I should have said 293 out of 300, but for the night it was 435 out of 450. I dropped 7 for the first 10 targets, which is what I was excited about. I then dropped 8 points on the next 4 targets but finished strong with a 3-X, 30. I had 20 X's out of the 45 arrows on the Vegas face.

Through the past couple of weeks, I figured out my indoor equipment. I am very comfortable with my equipment choice. I ended up with my Yellow risered Provantage carbon plus that has weight in the bottom limb pocket, Command cams, Sureloc Supreme sight with 1.5x Big Vegas scope, 2314 XX-78 arrows with 3 3" vanes, Spigarelli click adjust plunger and Cavalier wrap around flipper, an Arten V-bar mount and my Easton ACE stabilizer and V-bar rods.
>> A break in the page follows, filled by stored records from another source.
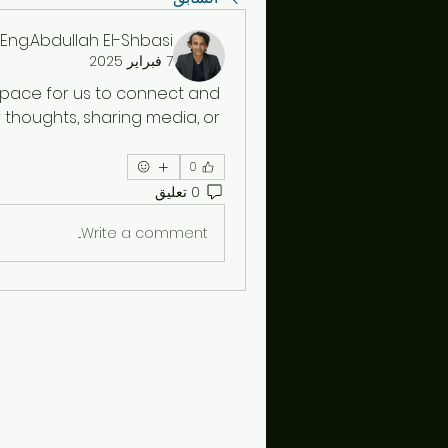
Eng.Abdullah El-Shbasi
7 فبراير 2025
 space for us to connect and 
 thoughts, sharing media, or 
0
0 تعليق
Write a comment...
Most important was the Cavalier sight mounted magnetic clicker. I was so amazed at how steady I could hold the bow with the combination of rod weights and V-bar position when adjusted correctly. It was a lot of trial an error.

I am pumped! Lesson learned? Don't be afraid to experiment with different equipment to find the sweet spot. Once you find it, lock everything down and use a paint pen to mark the positions of the attachments. If you aren't punching X's after everything came together, something in your form changed. That happened to me 2 weeks ago. It turns out I wasn't using my back or bow arm the same way. Lesson learned.


----------